Since microphone arrays are so useful in noisy environments, we would expect them to work well in hearing aids and other augmented listening applications. Researchers have been building microphone-array hearing aids for more than 30 years, and laboratory experiments have consistently shown that they can reduce noise and improve intelligibility, but there has never been a commercially successful listening device with a powerful microphone array. Why not?

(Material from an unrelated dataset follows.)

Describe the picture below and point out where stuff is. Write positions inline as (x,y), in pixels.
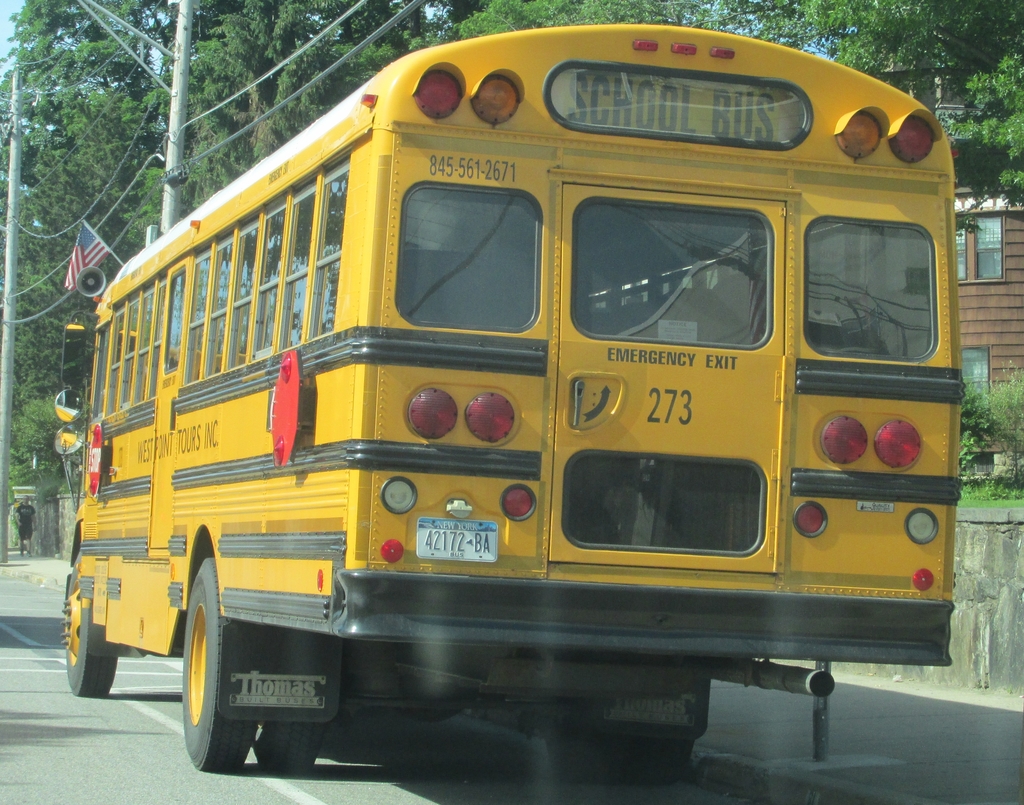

The problem may be that most researchers have approached listening devices as if they were speech recognition or teleconferencing systems, designing beamformers that try to isolate a single sound and remove all the others. They promise to let the listener hear the person across from them in a crowded restaurant and silence everyone else. But unlike computers, humans are used to hearing multiple sounds at once, and our brains can do a good job separating sound sources on their own. Imagine seeing everyone’s lips move but not hearing any sound! If a listening device tries to focus on only one sound, it can seem unnatural to the listener and introduce distortion that makes it harder, not easier, to hear.
This paper proposes a new type of array processing for listening devices: source remixing. Instead of trying to isolate or separate sound sources, the system tries to change their relative levels in a way that sounds natural to the listener. In a good remixing system, it will seem as if real-world sounds are louder or quieter than before.